Exercise requirements = Lines that include the word "trauma" should be copied from the listing that follows.

Source material =
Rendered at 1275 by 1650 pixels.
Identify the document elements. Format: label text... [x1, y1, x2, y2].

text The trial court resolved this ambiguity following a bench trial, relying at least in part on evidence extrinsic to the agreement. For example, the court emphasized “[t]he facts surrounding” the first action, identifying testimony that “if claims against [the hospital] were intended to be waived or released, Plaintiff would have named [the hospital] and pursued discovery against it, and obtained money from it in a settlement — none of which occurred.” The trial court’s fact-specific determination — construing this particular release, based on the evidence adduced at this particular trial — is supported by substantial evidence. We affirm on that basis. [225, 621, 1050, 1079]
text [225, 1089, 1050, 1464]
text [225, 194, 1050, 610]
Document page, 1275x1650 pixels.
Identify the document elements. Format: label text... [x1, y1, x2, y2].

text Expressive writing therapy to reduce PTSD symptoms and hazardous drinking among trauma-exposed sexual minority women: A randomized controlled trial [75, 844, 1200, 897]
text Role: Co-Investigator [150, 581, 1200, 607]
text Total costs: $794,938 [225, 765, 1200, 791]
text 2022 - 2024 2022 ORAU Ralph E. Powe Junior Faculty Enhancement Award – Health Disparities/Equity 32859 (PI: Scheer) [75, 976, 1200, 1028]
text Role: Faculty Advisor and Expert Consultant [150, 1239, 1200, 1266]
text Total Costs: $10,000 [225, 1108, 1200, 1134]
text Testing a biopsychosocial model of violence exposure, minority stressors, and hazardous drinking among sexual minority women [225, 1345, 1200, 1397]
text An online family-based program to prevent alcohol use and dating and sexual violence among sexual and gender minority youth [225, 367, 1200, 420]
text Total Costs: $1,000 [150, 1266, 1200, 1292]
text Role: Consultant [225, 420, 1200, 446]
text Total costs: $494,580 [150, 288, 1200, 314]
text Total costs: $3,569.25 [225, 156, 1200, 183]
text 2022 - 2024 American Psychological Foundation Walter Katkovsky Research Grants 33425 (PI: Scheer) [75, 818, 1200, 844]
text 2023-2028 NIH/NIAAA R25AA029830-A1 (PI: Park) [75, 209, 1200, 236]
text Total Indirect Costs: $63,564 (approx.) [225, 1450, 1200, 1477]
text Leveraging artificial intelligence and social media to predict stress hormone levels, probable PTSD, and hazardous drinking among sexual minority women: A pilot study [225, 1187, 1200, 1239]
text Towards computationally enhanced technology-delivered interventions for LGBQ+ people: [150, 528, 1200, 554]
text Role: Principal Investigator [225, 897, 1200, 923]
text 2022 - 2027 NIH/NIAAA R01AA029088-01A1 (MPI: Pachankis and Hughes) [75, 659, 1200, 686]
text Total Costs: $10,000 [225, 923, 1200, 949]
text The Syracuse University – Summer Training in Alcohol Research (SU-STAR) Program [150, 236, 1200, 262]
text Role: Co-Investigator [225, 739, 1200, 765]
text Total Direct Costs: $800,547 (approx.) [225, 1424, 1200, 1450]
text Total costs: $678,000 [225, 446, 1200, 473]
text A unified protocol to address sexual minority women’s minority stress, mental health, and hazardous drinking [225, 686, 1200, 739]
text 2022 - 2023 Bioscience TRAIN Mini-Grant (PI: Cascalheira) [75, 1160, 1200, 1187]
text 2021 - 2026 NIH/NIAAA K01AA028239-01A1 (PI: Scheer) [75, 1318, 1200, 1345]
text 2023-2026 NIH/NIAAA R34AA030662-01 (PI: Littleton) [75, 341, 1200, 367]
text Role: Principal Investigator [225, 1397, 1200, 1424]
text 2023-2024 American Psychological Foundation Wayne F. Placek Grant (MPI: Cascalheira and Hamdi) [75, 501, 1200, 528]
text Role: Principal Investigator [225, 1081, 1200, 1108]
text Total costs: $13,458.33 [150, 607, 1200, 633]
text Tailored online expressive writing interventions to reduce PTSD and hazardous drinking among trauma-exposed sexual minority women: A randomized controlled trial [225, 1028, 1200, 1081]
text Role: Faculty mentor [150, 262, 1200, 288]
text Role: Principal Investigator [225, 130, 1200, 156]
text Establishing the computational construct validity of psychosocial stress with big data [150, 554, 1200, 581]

Answer box =
text Expressive writing therapy to reduce PTSD symptoms and hazardous drinking among trauma-exposed sexual minority women: A randomized controlled trial [75, 844, 1200, 897]
text Tailored online expressive writing interventions to reduce PTSD and hazardous drinking among trauma-exposed sexual minority women: A randomized controlled trial [225, 1028, 1200, 1081]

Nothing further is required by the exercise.